You can almost see the Obama campaign singing for the Jets the Anglo gang's side of Stephen Sondheim's "Tonight" Quintet:
The Puerto Ricans grumble: "Fair fight."
But if they start a rumble,
We'll rumble 'em right.
And the Clintonistas, with Huerta at the lead belting out the war cry of the Puerto Rican gang, the Sharks:
We're gonna rock it tonight!
They're gonna get it tonight,
The began it.
We'll stop 'em once and for all.
The Sharks are gonna have their day,
We're gonna rock it tonight.
Tonight!
But, oh, did I forget that most Hispanics in California are of Mexican, not Puerto Rican, origin? You think it matters to the major Anglo press?

And, no, stop salivating, Mexicans and Puerto Ricans do not hate each other.

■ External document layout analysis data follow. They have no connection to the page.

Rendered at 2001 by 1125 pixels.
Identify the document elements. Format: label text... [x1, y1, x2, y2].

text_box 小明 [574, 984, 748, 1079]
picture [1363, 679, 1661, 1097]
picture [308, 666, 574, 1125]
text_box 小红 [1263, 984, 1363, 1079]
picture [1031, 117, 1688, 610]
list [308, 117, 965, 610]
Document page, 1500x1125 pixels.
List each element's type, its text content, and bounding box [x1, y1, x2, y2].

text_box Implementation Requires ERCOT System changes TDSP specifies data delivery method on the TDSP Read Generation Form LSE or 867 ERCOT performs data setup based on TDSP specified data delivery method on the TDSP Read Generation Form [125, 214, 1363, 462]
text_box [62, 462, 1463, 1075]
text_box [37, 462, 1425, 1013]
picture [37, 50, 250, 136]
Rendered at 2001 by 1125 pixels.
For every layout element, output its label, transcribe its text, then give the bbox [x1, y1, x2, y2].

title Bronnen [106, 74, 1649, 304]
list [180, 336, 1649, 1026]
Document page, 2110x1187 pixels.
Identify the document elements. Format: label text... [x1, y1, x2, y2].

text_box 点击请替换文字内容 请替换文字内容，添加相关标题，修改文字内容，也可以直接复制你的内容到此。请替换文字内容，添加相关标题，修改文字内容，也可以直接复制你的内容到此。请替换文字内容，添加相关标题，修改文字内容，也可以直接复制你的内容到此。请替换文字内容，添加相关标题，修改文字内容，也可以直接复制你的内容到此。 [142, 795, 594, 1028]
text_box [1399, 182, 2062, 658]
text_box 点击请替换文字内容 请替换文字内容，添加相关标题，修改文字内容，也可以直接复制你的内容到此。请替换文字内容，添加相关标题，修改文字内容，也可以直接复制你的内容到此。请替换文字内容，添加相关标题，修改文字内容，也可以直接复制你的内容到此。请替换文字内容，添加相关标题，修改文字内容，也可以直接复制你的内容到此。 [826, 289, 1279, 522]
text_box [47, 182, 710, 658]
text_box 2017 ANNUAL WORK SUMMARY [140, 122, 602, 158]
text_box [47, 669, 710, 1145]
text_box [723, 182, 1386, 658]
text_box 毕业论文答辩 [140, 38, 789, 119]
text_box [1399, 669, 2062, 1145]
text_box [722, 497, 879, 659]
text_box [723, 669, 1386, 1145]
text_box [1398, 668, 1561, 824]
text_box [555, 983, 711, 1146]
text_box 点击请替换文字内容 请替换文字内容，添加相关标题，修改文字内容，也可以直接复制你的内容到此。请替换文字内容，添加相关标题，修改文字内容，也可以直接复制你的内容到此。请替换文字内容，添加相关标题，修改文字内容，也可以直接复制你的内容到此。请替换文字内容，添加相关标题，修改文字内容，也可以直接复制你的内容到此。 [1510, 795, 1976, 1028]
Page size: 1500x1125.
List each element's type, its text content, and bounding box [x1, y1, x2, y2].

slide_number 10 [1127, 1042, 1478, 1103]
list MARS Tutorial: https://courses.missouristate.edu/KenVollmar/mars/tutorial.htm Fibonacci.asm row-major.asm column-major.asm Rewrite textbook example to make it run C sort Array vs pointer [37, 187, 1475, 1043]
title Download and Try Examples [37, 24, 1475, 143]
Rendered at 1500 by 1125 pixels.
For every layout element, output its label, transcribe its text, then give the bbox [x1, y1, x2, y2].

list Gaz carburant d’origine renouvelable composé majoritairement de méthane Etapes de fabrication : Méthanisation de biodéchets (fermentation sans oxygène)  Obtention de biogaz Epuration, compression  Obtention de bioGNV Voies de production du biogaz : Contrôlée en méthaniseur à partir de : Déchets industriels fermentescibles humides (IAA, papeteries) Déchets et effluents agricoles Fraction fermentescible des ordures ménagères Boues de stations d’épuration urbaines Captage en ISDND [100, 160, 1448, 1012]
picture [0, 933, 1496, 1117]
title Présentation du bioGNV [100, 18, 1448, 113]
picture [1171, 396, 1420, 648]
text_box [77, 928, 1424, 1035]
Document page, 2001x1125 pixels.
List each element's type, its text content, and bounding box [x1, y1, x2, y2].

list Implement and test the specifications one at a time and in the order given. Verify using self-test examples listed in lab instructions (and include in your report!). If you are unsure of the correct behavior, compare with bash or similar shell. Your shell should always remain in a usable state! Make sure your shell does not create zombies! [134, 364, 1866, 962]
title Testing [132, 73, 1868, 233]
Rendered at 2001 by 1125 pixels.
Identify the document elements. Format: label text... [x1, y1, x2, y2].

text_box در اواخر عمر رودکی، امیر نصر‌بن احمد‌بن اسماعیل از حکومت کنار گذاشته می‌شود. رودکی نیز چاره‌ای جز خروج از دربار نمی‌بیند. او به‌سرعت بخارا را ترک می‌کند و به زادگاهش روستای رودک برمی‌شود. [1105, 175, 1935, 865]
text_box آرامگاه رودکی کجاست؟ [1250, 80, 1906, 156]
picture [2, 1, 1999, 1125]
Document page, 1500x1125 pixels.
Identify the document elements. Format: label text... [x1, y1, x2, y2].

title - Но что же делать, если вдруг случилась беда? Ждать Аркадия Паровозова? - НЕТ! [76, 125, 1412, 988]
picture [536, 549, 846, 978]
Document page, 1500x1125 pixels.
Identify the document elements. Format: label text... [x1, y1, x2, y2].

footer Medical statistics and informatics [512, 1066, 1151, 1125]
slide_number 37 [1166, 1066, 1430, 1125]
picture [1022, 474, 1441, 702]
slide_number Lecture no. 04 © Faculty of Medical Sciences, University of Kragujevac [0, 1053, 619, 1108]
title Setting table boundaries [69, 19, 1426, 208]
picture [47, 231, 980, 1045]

If anything, Mexicans remember the 1848 theft of half their country by the Anglos, much as Puerto Rican children to this day are told that El Drako (the Anglo pirate Francis Drake) will come get them if they do not go to bed.

Hispanics vs. Blacks, Mexicans vs, Puerto Ricans are all part of the Anglo wet-dream, one in which the minorities keep each other down by fighting one another and the WASPs, who numerically are no longer the majority, get to divide, conquer and rule, laughing all the way to the bank.

This election isn't about ethnicity -- "race" is an unscientific term with no basis in fact -- or about sex -- "gender" is a grammatical, not biological term. It's not a choice between a Black man and an Anglo white woman.

Rather, there is a choice between two very solid Democratic candidates with positions and views that will likely, and at last, turn the ship of state away from the iceberg toward which George W. Bush is blithely steaming.

Frankly, I don't see how Hispanics could lose with either one. In fact, the election is not the endgame for Hispanics.

The late Willie Velázquez, founder of the Southwest Voter Registration and Education Project, whose biting oratory reminded me of a mixture of comedian Lenny Bruce and community organizer Saul Alinsky, once put it very succinctly almost three decades ago at an event I attended.

"Do you want to know why Hispanos don't vote?" he asked an audience in Albuquerque, N.M., back in 1982. "Because nothing happens, that's why. The national organizers come by every four years to pick the ripe, fresh Mexican vote. And the streets of the barrio stay just as dusty and the schools just as bad."

That's the real key to the Hispanic vote. Not who you are, but whether you'll respect me the morning after -- by putting in place solid programs and policies that benefit my community.

Today, when I vote in the primary in my area, that's what I, a Hispanic, will keep in mind.